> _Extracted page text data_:
-- Opening Marker --

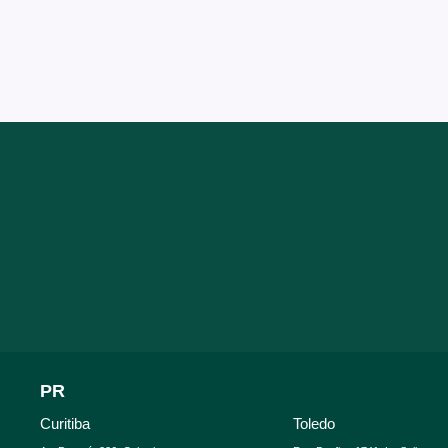
PR
Curitiba
Toledo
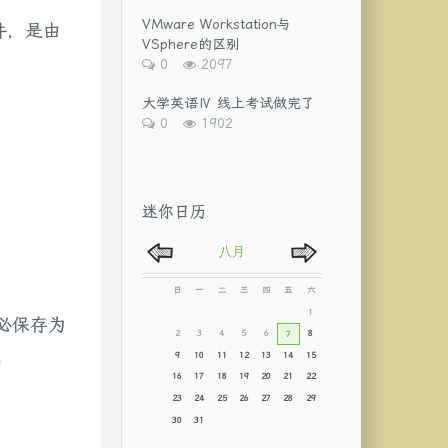
论
览
数：
次
VMware Workstation与
件，是由
数:
VSphere的区别
评
浏
0
2097
论
览
数：
次
大学英语Ⅳ 线上考试做完了
数:
评
浏
0
1902
论
览
数：
次
数:
迷你日历
必保存为
地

-- Closing Marker --

> _YOUR GOAL_: Repeat the records word for word and drop any pictures.

> _TASK SOLUTION_:
PR
Curitiba
Toledo
论
览
数：
次
VMware Workstation与
件，是由
数:
VSphere的区别
评
浏
0
2097
论
览
数：
次
大学英语Ⅳ 线上考试做完了
数:
评
浏
0
1902
论
览
数：
次
数:
迷你日历
必保存为
地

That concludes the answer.